Chapter Text
Ini kelas terakhir kami. Sensei mengumumkan begitu kemarin. Kami tidak mengerti kenapa dia berkata demikian. Kenapa tiba-tiba? Apakah Sensei akan berhenti jadi guru? Memangnya Sensei mau kemana? Tapi katanya tidak ada apa-apa dan kelas hari ini akan diadakan seperti biasa. Hela napas kami lega. Kami sudah mengira akan berpisah dengan Sensei.
Ini kelas terakhir kami. Kelas kali ini sangat berbeda. Tidak ada suara bel berdentang. Yang ada hanya suara burung gagak untuk memulai pembelajaran. Kelas dimulai saat waktu sudah akan menyentuh siang. Saat Sensei memulai kelas, tidak ada salam selamat pagi. Kami pun tak membalas salam sebagai tanggapan dari diamnya Sensei, hanya sekedar berdiri untuk membungkuk lalu kembali duduk di bangku masing-masing. Pembacaan absen pun tidak ada. Kelas dimulai dengan sunyi. Suasana di dalam jadi tegang.
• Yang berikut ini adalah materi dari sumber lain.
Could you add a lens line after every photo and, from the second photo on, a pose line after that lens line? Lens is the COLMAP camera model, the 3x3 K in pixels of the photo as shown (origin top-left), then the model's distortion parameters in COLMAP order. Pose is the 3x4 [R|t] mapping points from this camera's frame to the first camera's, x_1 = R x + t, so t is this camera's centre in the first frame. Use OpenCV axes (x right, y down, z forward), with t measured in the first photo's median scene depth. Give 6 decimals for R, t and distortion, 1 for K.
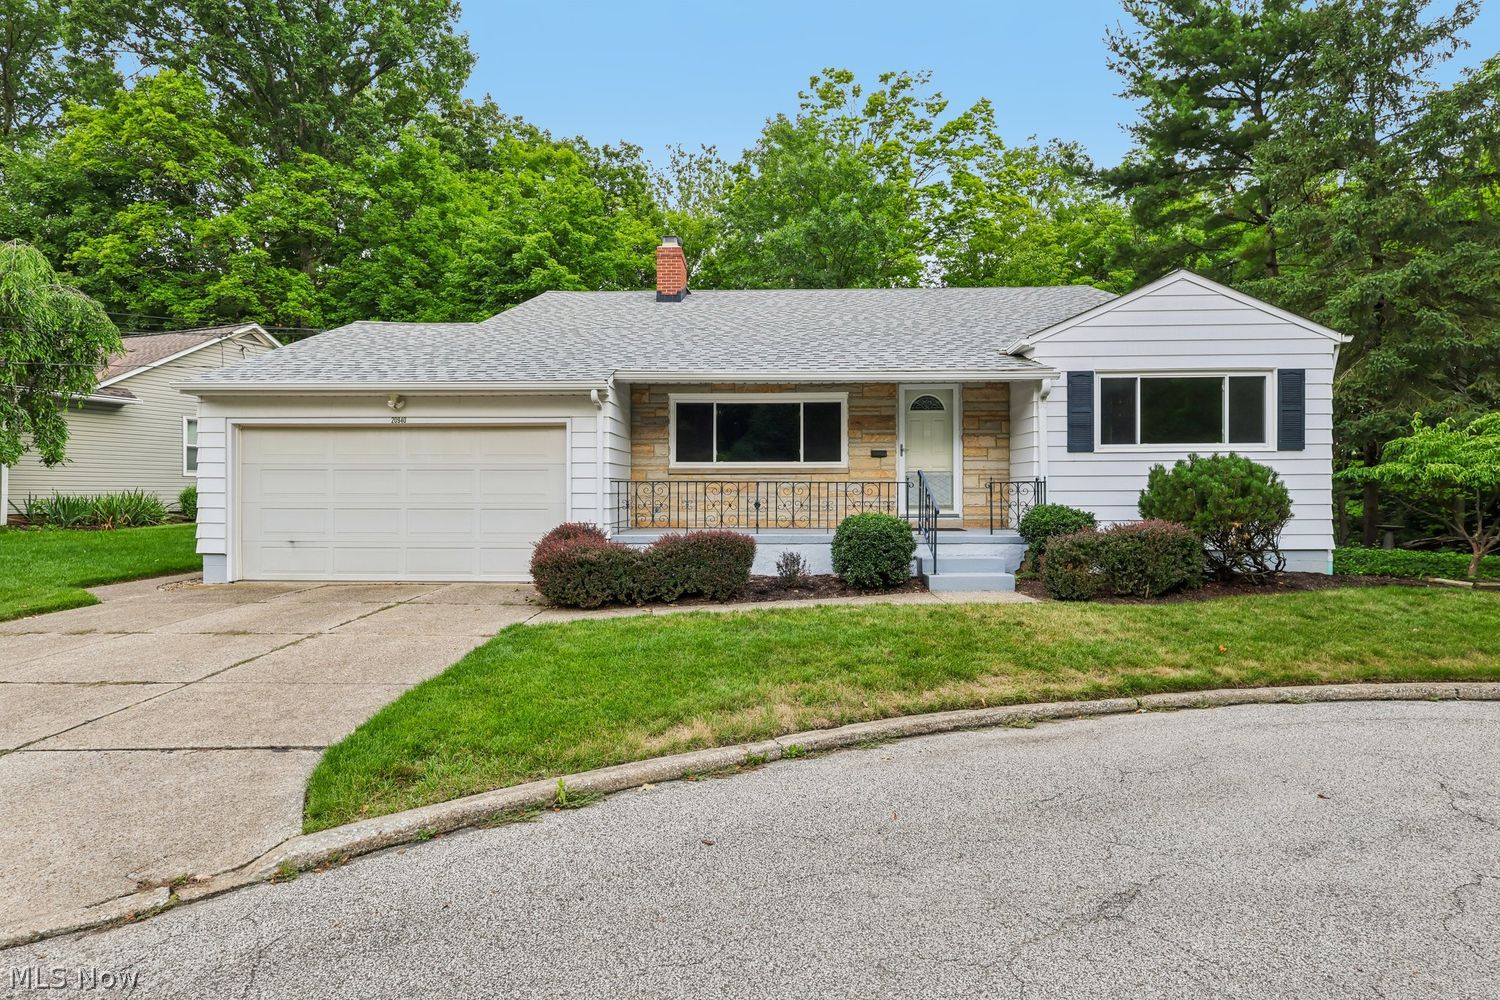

Ini kelas terakhir kami. Sensei hari ini tidak mengajar di kelas. Dia sedang pergi ke Shinjuku, jadi dia mengajar lewat layar monitor. Pelajaran kali ini tentang bagaimana menghadapi Raja Kutukan, entitas berusia ribuan tahun yang kini membersamai Sensei. Tidak ada aktivitas menulis di papan tulis ataupun penjelasan lisan. Sensei hanya bertarung, bertaruh nyawa di setiap serangannya. Kami hanya disuruh menyimak dan berdiskusi untuk memahami pelajaran yang Sensei sedang bawakan.
Ini kelas terakhir kami. Sensei tampil begitu keren dari layar monitor. Kami belum pernah melihat dia beraksi seperti itu selama kita bersama di sekolah. Bela dirinya, penerapan teknik kutukannya, strateginya, dan pertahanannya. Seluruh kemampuan yang dia kerahkan menjadikan Sensei orang yang berbeda dari sosok guru konyol yang selama ini kami kenal. Keringat kami dingin. Jantung berdegup kencang. Tangan diremas berkali-kali. Kami merasa tidak nyaman, khawatir Sensei kenapa-napa. Tapi, Sensei berbalik ke layar monitor dan berkata “aku baik-baik saja” sambil tersenyum, jadi kami merasa lebih baik. Pembelajaran pun dilanjutkan. Kami kembali fokus memperhatikan sembari menaruh keyakinan dan harapan untuk Sensei.
Ini kelas terakhir kami. Suara burung gagak kembali terdengar, menandakan kelas sudah berakhir. Pembelajaran ditutup dengan Sensei mengucapkan selamat tinggal untuk selamanya kepada kami. Sensei mati terbunuh di tangan Raja Kutukan. Selimut salju menyelimuti jasadnya, putihnya menyerap merah darah yang berlumuran di kulitnya. Dia tersenyum sebelum menghembuskan napas terakhir. Kami menyaksikan pemandangan horor itu, lalu akhirnya memahami kenapa kemarin Sensei bilang ini adalah kelas terakhir. Kami menerima pelajarannya hari ini dengan duka yang menyakitkan pada hati.
Ini kelas terakhir kami. Kami termenung pilu di ruang kelas, tapi kami tahu kalau kami tidak boleh terus larut dalam kesedihan, sebab masih ada ujian di jam pelajaran kedua. Ujian yang dimana pelajaran yang dibawakan Sensei tadi akan menjadi bahan tes. Sensei juga pasti tidak akan suka melihat kita bersedih seperti ini.
Ini kelas terakhir kami, dan kami berterima kasih kepada Sensei. Kami lalu meninggalkan bangku dan berjalan menuju kelas sebelah untuk mengikuti ujian, di saat kami bahkan belum mampu meredam tangis.